In the ideal world I would have had my baby with me from day 1 and I would have breastfed for at least 6 months (as recommended), but this isn’t always the ideal world and beating myself up over it wasn’t going to help anyone.
To shame mothers into exclusively breastfeeding is a disgusting act. To make laws and rules about it is just big brother style bullying. We all deserve a choice. I honestly believe to be able to be a happy and stable mother, I needed to be able to make my own decision after everything I’d been through. It was thought out, educated and with the best of intentions. To be treated like a dumb, uneducated young mother would have been terribly insulting, disempowering and bad for my mental health. As sad (and embarrassing – there’s a lot of pressure) as it was for me at the time, formula feeding probably saved me from depression. I also found that having to breastfeed and then warm bottles and feed the Little Mister a top up each time was a lot to deal with 3 times a night. To be able to cut down half the work in the wee hours was also a relief. This was not a decision to be lazy (!!!), it was a practical decision. Trust me. No hands on new mum is ‘lazy’.

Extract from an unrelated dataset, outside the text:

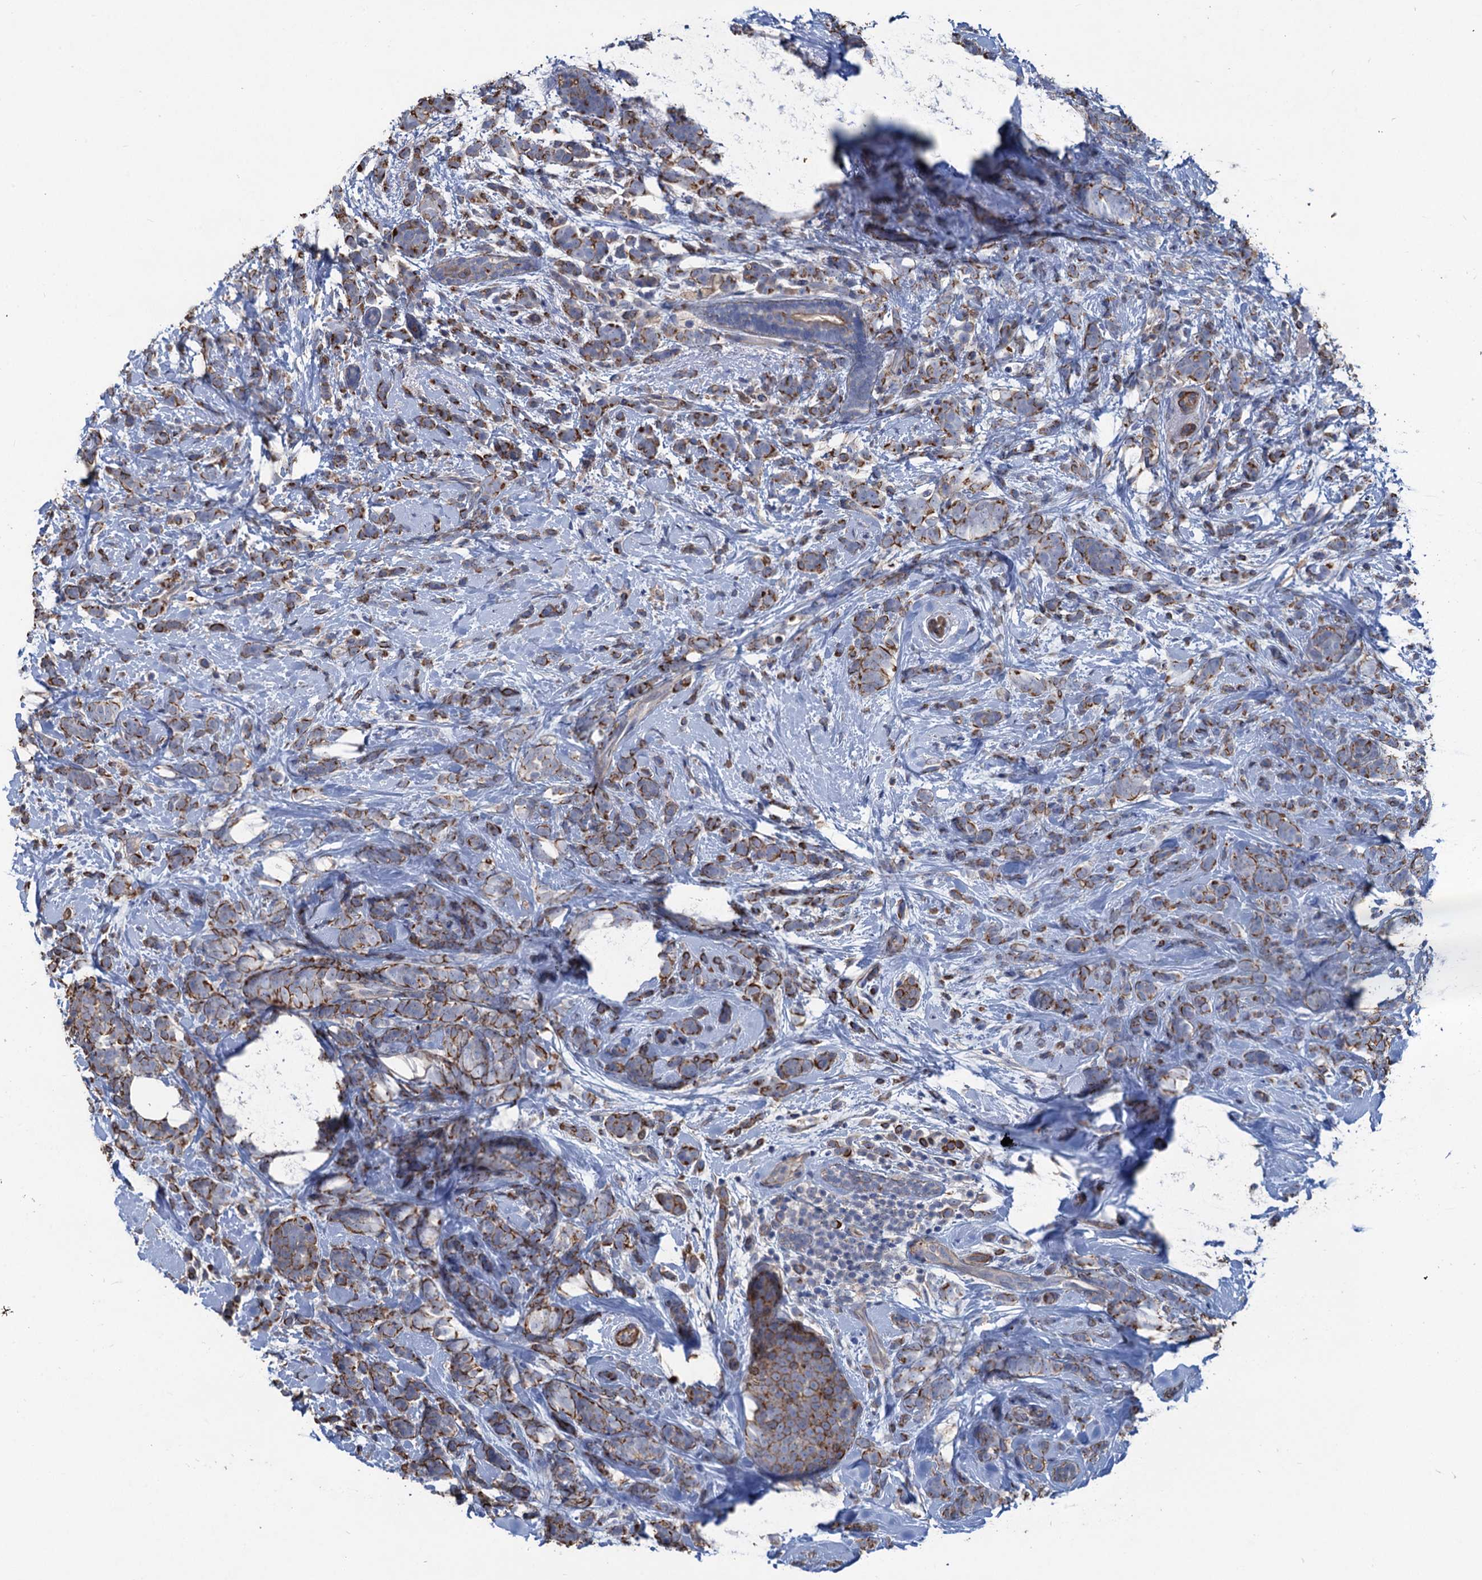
{"staining": {"intensity": "strong", "quantity": "25%-75%", "location": "cytoplasmic/membranous"}, "tissue": "breast cancer", "cell_type": "Tumor cells", "image_type": "cancer", "snomed": [{"axis": "morphology", "description": "Lobular carcinoma"}, {"axis": "topography", "description": "Breast"}], "caption": "Protein positivity by IHC demonstrates strong cytoplasmic/membranous expression in about 25%-75% of tumor cells in breast cancer.", "gene": "SMCO3", "patient": {"sex": "female", "age": 58}}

I think that breastfeeding and lactation information is fantastic and every mother should be provided it in a supportive manner. Milk from the breast really is full of amazing properties that can only do our children a favour. I just also believe that women should not be pressured into it (rather than encouraged) and treated like imbeciles or sub-par parents when they bottle feed. I’m not even talking about the overtly aggressive anti formula people, but also about those passive aggressive looks, comments and “friendly advice” givers that pop up out of nowhere. Sometimes from strangers, medical professionals and even our own ‘friends’ and families – and that is bad enough!
I was adopted and I was formula fed for all of my babyhood. There was no choice. I grew up smart and healthy. I met all of my developmental milestones and I was rarely sick. Perhaps that skews my views on the issue, but I just believe that women need to have a choice, without fear of “mummy wars”. If formula feeding becomes the new social stigma, what does that mean for anyone who doesn’t have a choice? How will that affect the way they feel about themselves?
If I am blessed with a second child (not for a while yet – hold your horses), I will be doing both if required. I know my mind now and I believe I’m a good mother who will always do what is best for my child/ren in my circumstances at the time. To hell with what everyone else thinks.